En effet, les outils de SCEM ne remplacent en aucun cas les outils de terrain qui traduisent informatiquement les opérations de transport et de logistique en cours. En clair, si l'outil de SCEM n'est pas alimenté plusieurs fois par jour d'informations qui remontent des informatiques des opérateurs et prestataires logistiques, il ne peut en aucun cas jouer son rôle de pilote pro-actif.

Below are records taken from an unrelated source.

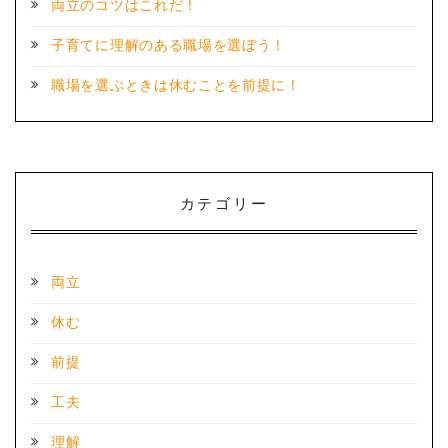
両立のコツはこれだ！
子育てに理解のある職場を選ぼう！
職場を選ぶときは休むことを前提に！
カテゴリー
両立
休む
前提
工夫
理解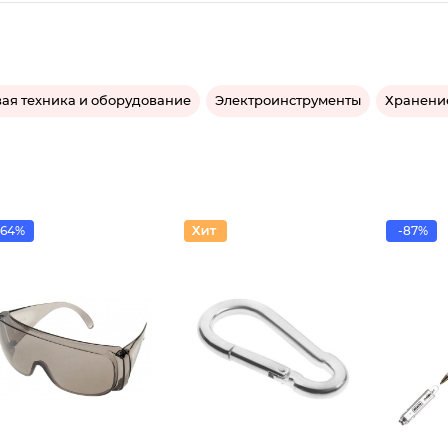
ая техника и оборудование
Электроинструменты
Хранени
64%
-87%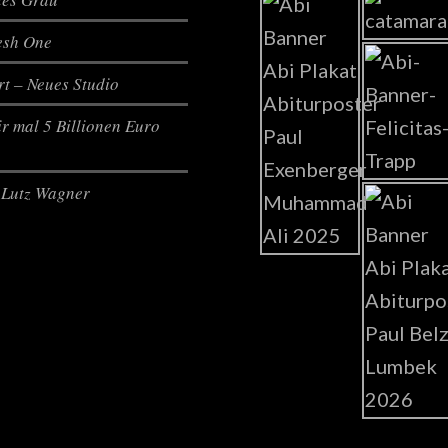
lesh One
t – Neues Studio
r mal 5 Billionen Euro
Lutz Wagner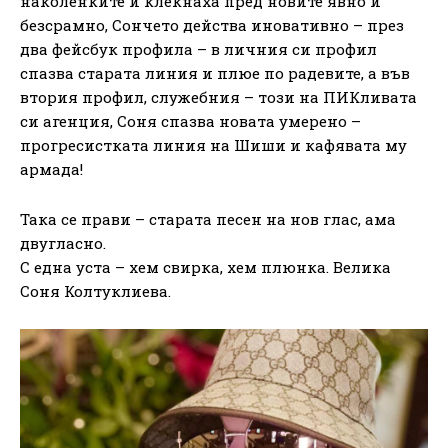
наколенките и клекнаха пред новите явно и
безсрамно, Сончето действа иновативно – през
два фейсбук профила – в личния си профил
спазва старата линия и плюе по радевите, а във
втория профил, служебния – този на ПИКливата
си агенция, Соня спазва новата умерено –
прогресистката линия на Шиши и кафявата му
армада!
Така се прави – старата песен на нов глас, ама
двугласно.
С една уста – хем свирка, хем плюнка. Велика
Соня Колтуклиева.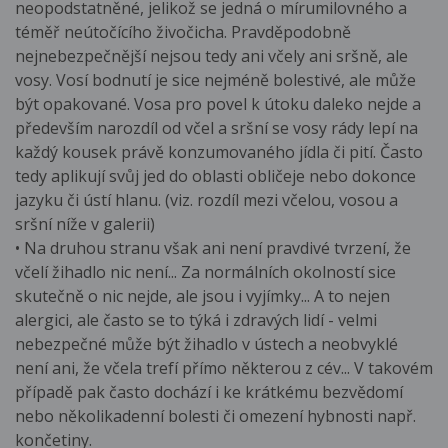
neopodstatněné, jelikož se jedná o mírumilovného a
téměř neútočícího živočicha. Pravděpodobně
nejnebezpečnější nejsou tedy ani včely ani sršně, ale
vosy. Vosí bodnutí je sice nejméně bolestivé, ale může
být opakované. Vosa pro povel k útoku daleko nejde a
především narozdíl od včel a sršní se vosy rády lepí na
každý kousek právě konzumovaného jídla či pití. Často
tedy aplikují svůj jed do oblasti obličeje nebo dokonce
jazyku či ústí hlanu. (viz. rozdíl mezi včelou, vosou a
sršní níže v galerii)
• Na druhou stranu však ani není pravdivé tvrzení, že
včelí žihadlo nic není... Za normálních okolností sice
skutečně o nic nejde, ale jsou i vyjímky... A to nejen
alergici, ale často se to týká i zdravých lidí - velmi
nebezpečné může být žihadlo v ústech a neobvyklé
není ani, že včela trefí přímo některou z cév... V takovém
případě pak často dochází i ke krátkému bezvědomí
nebo několikadenní bolesti či omezení hybnosti např.
končetiny.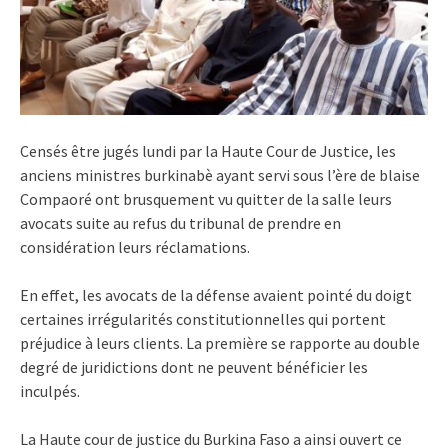
Censés être jugés lundi par la Haute Cour de Justice, les
anciens ministres burkinabè ayant servi sous l’ère de blaise
Compaoré ont brusquement vu quitter de la salle leurs
avocats suite au refus du tribunal de prendre en
considération leurs réclamations.
En effet, les avocats de la défense avaient pointé du doigt
certaines irrégularités constitutionnelles qui portent
préjudice à leurs clients. La première se rapporte au double
degré de juridictions dont ne peuvent bénéficier les
inculpés.
La Haute cour de justice du Burkina Faso a ainsi ouvert ce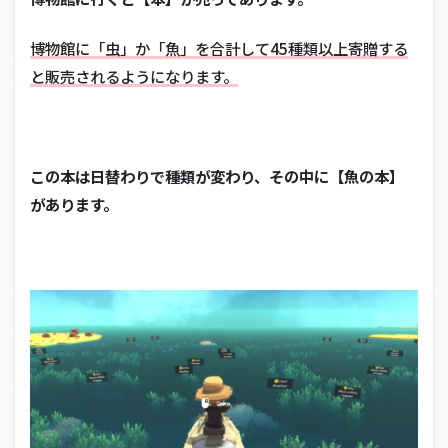
博物館に「虫」か「魚」を合計して45種類以上寄贈する
と販売されるようになります。
この本は日替わりで種類が変わり、その中に【魚の本】
があります。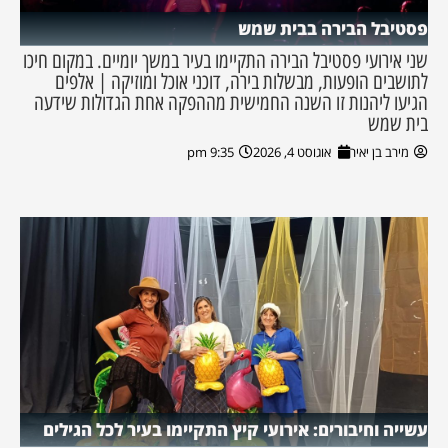
פסטיבל הבירה בבית שמש
שני אירועי פסטיבל הבירה התקיימו בעיר במשך יומיים. במקום חיכו
לתושבים הופעות, מבשלות בירה, דוכני אוכל ומוזיקה | אלפים
הגיעו ליהנות זו השנה החמישית מההפקה אחת הגדולות שידעה
בית שמש
מירב בן יאיר
אוגוסט 4, 2026
9:35 pm
עשייה וחיבורים: אירועי קיץ התקיימו בעיר לכל הגילים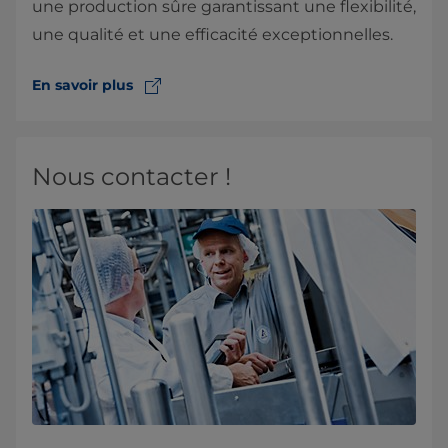
une production sûre garantissant une flexibilité,
une qualité et une efficacité exceptionnelles.
En savoir plus
Nous contacter !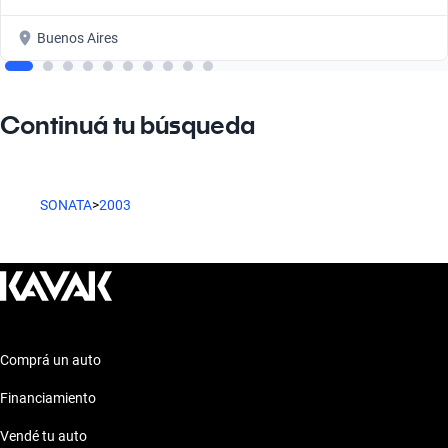
Buenos Aires
Continuá tu búsqueda
SONATA
>
2003
Comprá un auto
Financiamiento
Vendé tu auto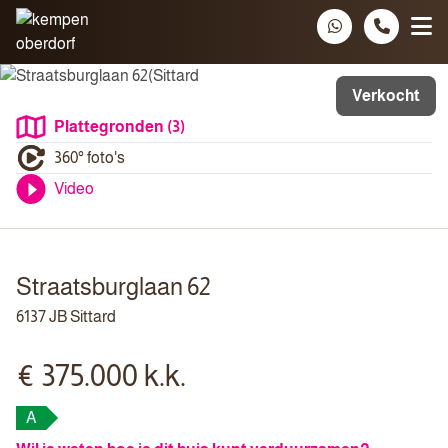
Spring naar inhoud
Verkocht
Plattegronden (3)
360° foto's
Video
Straatsburglaan 62
6137 JB Sittard
€ 375.000 k.k.
A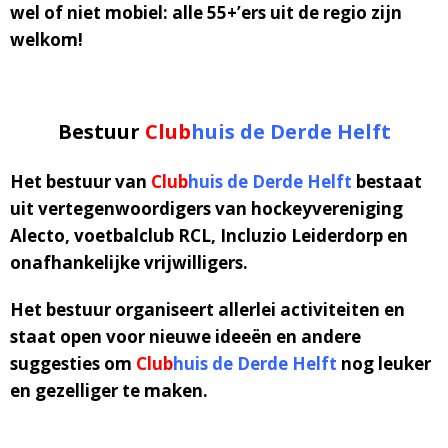
wel of niet mobiel: alle 55+’ers uit de regio zijn
welkom!
Bestuur
Club
huis
de Derde Helft
Het bestuur van
Club
huis de Derde Helft
bestaat
uit vertegenwoordigers van hockeyvereniging
Alecto, voetbalclub RCL, Incluzio Leiderdorp en
onafhankelijke vrijwilligers.
Het bestuur organiseert allerlei activiteiten en
staat open voor nieuwe ideeën en andere
suggesties om
Club
huis
de Derde Helft
nog leuker
en gezelliger te maken.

C'est pourquoi les véritables solutions de SCEM disposent toutes d'un module de communication capable d'échanger des informations avec plusieurs systèmes informatiques hétérogènes mais encore faut-il qu'il y ait des évènements à échanger. Dès lors, on touche la première limite du concept et de l'outil. Cette limite provient de la qualité même des informations qui peuvent être données par chaque intervenant de la chaîne logistique. Entendu qu'aujourd'hui, peu de prestataires sont capables de donner en temps réel une information fiable à 100%. A partir de ce constat, certains "chargeurs" (industriels et distributeurs) mettent en doute les outils de SCEM. Il s'agit, à mon sens, d'une erreur lourde de conséquences car en adoptant un comportement attentiste, il est évident que les prestataires ont peu de chance de faire évoluer leur informatique interne vers une solution plus fiable et plus communicante.
En revanche, une attitude volontariste permet d'exercer une pression positive envers ses prestataires dans un but d'amélioration de leur propre exploitation à travers l'analyse des informations recueillies par l'informatique terrain. C'est aussi et surtout un bon moyen d'identifier les meilleurs c'est à dire ceux qui ont d'ores et déjà mis en place un système de traçabilité de leur exploitation car, avec les outils de SCEM, il n'est désormais plus possible de vivre heureux en vivant caché.